Certainly the signature is a sign that Derrida must have recognized that he was engaging in the same mode of interpretation as Jabès’ imaginary rabbis, but the fact that he only takes on this role by way of citation is an indication that he does not inhabit this language as his own, but rather as one he is ventriloquizing. Shakespeare gives in to the temptation to read Derrida’s engagement with the language of kabbalah as a sign that Derrida is himself something of a kabbalist. To my mind this is a moment of wishful interpretation.

In the second case Shakespeare attempts to think through what it would mean for theology to consider a portrait of God drawn from Derrida’s notion of différance. The claim is not that différance is another name for God, but rather that Derrida’s characterization of différance might open the way for a re-conceptualization of God in non-originary terms, as the trace of otherness (75). This raises the question: how elastic is the term “theology”? Given that Derrida’s description of différance, even when put in generative terms, does away with so many of the features understood as definitive for the monotheistic God of Judaism, Christianity and Islam — features such as sovereignty and priority — I wonder if such an association would not necessarily stretch the tradition past its breaking point.
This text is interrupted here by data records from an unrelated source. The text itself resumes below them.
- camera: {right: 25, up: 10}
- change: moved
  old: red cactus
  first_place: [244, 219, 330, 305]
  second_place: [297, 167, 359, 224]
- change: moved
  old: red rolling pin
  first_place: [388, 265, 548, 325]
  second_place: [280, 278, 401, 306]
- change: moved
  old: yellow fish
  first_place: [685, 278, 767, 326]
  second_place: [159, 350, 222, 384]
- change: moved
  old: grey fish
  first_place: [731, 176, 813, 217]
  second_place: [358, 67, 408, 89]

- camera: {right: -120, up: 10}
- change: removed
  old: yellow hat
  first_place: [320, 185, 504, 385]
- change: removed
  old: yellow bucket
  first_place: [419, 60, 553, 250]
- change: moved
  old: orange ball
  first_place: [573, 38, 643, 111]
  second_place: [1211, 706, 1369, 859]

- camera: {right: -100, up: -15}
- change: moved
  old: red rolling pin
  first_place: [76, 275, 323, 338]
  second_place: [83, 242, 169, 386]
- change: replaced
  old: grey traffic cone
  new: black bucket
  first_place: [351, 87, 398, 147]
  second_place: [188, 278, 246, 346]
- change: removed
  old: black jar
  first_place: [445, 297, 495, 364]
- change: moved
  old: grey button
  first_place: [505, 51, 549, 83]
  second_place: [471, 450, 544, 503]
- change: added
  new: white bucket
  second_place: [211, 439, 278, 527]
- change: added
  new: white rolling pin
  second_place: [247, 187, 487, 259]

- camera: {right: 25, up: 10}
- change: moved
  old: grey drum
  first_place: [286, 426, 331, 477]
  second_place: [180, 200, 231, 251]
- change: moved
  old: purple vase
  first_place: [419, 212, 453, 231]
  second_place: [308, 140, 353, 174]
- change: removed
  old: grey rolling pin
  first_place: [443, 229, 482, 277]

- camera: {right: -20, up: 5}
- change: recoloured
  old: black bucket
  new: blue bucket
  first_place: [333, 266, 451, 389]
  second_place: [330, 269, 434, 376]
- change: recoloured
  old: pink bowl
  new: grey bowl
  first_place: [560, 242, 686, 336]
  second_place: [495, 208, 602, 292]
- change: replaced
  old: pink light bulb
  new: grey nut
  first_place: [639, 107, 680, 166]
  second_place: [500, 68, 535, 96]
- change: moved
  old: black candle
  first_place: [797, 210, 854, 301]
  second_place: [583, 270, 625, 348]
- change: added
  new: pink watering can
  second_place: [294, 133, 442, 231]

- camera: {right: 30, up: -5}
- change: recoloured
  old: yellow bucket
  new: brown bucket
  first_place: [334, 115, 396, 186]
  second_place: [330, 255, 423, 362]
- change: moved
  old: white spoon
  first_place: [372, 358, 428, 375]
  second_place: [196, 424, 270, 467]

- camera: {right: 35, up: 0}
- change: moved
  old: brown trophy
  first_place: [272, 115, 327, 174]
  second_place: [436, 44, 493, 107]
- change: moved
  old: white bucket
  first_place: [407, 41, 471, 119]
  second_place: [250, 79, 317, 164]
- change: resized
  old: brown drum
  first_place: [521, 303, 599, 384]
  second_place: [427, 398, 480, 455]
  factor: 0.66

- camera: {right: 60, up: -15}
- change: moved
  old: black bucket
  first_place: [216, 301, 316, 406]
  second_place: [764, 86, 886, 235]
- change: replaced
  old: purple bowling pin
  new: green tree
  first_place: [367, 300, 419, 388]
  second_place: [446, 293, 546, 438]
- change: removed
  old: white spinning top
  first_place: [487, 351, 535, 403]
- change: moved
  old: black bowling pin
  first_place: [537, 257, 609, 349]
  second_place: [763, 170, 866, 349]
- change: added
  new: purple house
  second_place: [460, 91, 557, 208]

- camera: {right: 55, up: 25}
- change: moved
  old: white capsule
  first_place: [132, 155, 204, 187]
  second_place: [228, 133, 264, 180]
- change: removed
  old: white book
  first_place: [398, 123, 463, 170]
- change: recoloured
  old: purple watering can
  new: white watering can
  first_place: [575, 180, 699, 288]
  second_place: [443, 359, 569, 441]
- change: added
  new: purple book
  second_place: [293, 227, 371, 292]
To my mind Shakespeare fares better with the later Derrida, particularly at the sites where Derrida is explicitly in dialogue with the Abrahamic traditions. It is indeed not difficult to see how Christian thinkers might engage Derrida’s concepts of the gift and messianicity, finding here “a moving network of provocations” which “teases, lures, offends” and demands of theology “an element of deadly and earnest jesting that hollows out such discourses” (211). The pertinent question is whether anything that one can properly call theology can survive a rigorous Derridian testing. Shakespeare is ultimately not afraid to ask this question even as he insists that Derrida’s thinking opens up new possibilities for theology. At the same time he rightly rejects Martin Hägglund’s claim that the trace with its logic of spacing exposes all things to the corrosion of difference, thus ruling out any concept of God and making Derrida a “radical atheist.”1

Ultimately Shakespeare is faithful to what Derrida teaches us about the mechanics of the ontological tradition. At the very least, Shakespeare contends, Derrida provides a fool proof response to radical atheism of any stripe by exposing the fact that God can never fully be expelled from the scene for the very reason that he haunts any attempt to articulate otherness, generation and futurity. Shakespeare’s greatest contribution in Derrida and Theology is not that he is able to articulate a way forward for theology’s engagement with the philosopher of deconstruction, but rather that he exposes the way in which the debates over Derrida’s theological standing ultimately affirm one of Derrida’s foundational points: that the metaphysical game is ultimately one that plays us.



1 Hägglund, Martin, Radical Atheism: Derrida and the Time of Life (Stanford: Stanford UP, 2008).